→ Prompt
Give the lines below again exactly, starting with the line that holds "left elbow: (317, 474)" and going on through the line that holds "left back paw: (201, 542)".

→ Saved entries

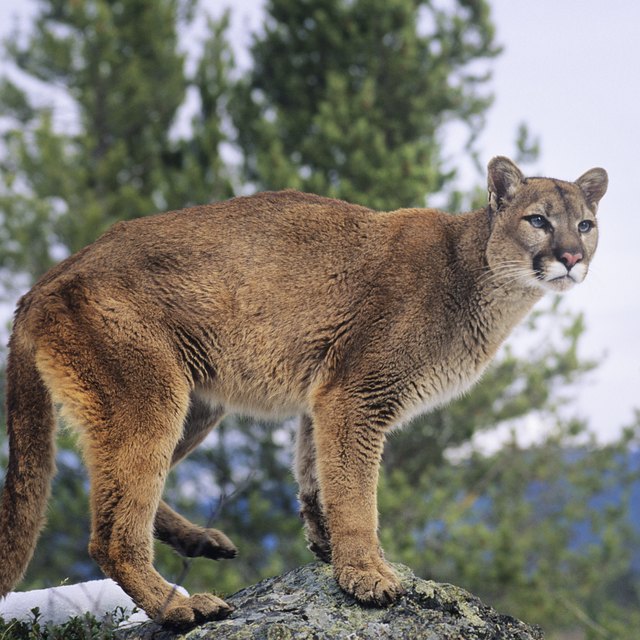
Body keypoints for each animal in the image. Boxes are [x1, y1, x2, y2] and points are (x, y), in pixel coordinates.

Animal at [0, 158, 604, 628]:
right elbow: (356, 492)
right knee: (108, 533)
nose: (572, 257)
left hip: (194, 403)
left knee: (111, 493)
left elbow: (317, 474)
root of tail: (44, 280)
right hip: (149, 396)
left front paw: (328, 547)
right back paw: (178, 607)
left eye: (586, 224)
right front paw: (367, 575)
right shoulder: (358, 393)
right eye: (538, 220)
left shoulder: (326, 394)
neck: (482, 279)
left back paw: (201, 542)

* * *

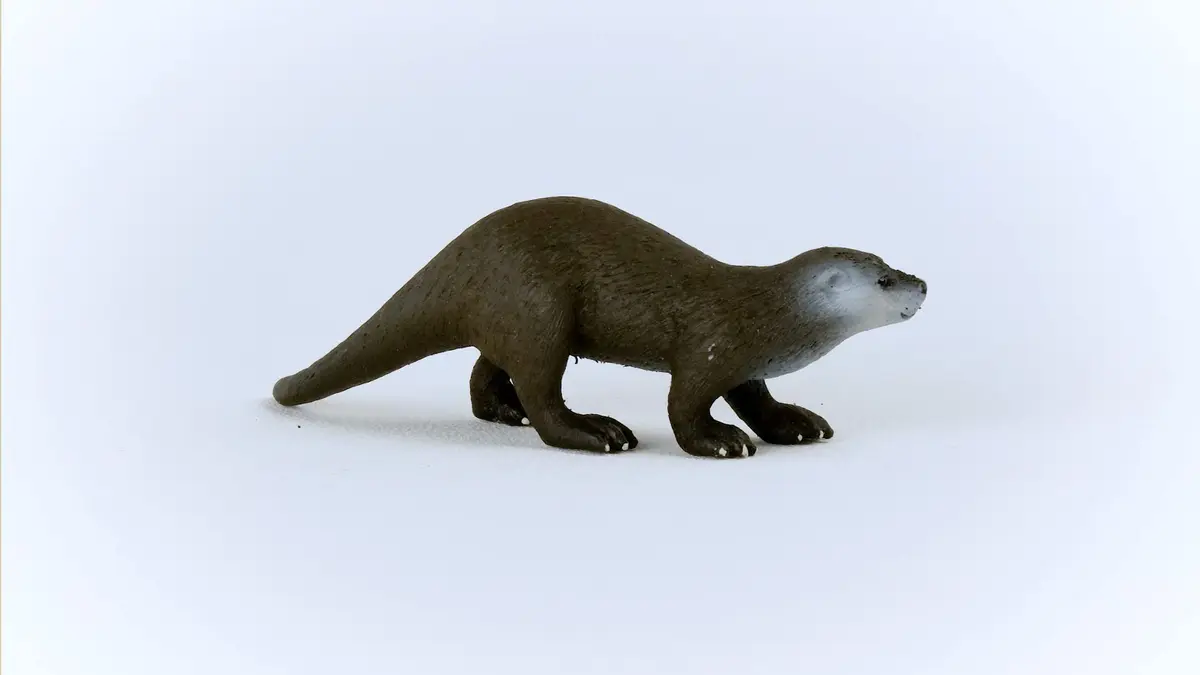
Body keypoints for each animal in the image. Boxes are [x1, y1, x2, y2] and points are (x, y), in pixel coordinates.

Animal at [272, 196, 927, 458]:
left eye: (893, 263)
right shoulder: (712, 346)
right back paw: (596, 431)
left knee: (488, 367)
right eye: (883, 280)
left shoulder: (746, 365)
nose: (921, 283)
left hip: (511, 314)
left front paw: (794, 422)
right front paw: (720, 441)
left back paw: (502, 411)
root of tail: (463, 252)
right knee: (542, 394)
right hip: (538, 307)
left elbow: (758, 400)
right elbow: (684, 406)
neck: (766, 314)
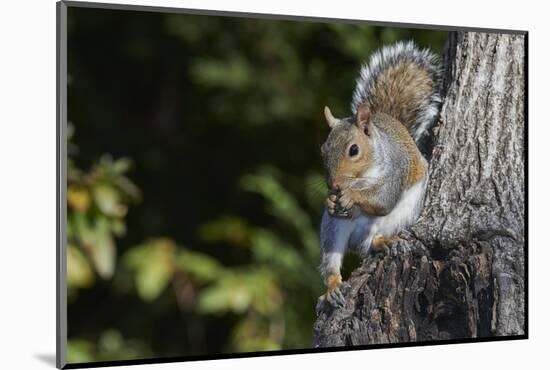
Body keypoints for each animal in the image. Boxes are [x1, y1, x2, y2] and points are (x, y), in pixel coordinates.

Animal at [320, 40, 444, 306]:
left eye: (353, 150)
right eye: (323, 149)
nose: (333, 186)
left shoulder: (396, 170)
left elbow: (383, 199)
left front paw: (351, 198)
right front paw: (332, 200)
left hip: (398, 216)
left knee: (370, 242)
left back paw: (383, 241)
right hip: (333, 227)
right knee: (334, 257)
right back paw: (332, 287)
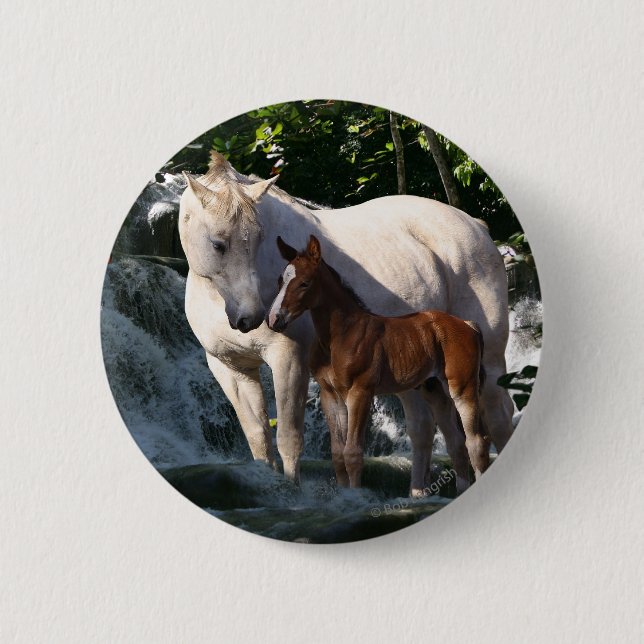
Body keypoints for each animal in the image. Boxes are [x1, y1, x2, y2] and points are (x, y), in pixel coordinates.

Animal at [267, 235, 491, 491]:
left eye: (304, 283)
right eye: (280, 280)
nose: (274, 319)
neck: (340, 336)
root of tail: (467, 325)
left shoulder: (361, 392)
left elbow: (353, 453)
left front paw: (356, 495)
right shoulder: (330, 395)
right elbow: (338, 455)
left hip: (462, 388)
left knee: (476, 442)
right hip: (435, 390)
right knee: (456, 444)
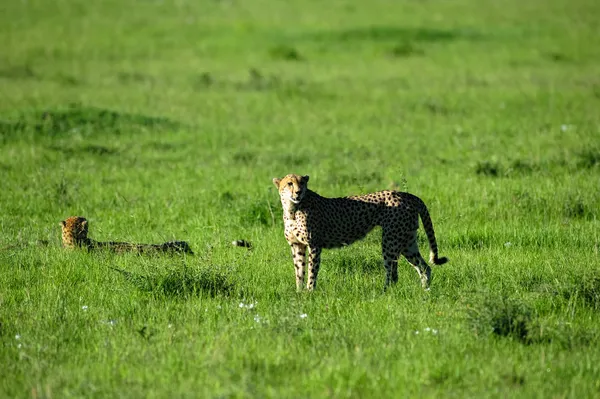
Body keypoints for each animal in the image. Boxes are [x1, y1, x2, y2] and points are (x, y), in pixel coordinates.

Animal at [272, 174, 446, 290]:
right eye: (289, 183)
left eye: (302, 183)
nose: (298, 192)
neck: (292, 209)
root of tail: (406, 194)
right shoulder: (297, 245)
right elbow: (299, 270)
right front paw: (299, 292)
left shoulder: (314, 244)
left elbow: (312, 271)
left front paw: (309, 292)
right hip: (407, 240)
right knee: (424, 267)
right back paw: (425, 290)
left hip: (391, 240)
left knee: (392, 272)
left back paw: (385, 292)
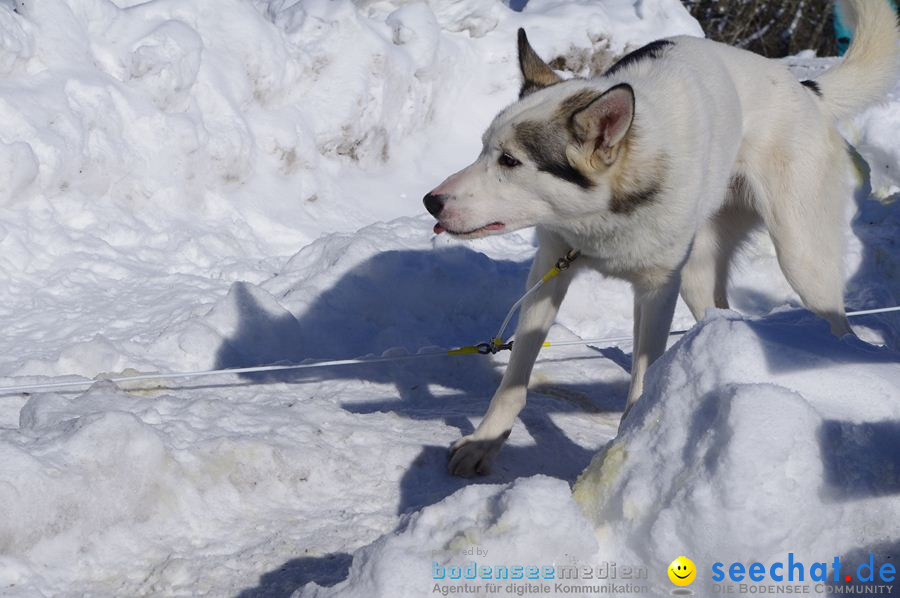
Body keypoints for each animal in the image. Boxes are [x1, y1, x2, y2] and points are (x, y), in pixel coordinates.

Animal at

→ Task solution
left elbow: (317, 474)
root of tail: (44, 280)
right hip: (149, 396)
left front paw: (328, 547)
right back paw: (178, 607)
left eye: (586, 224)
right front paw: (367, 575)
right shoulder: (358, 393)
right eye: (538, 220)
left shoulder: (326, 394)
neck: (482, 279)
left back paw: (201, 542)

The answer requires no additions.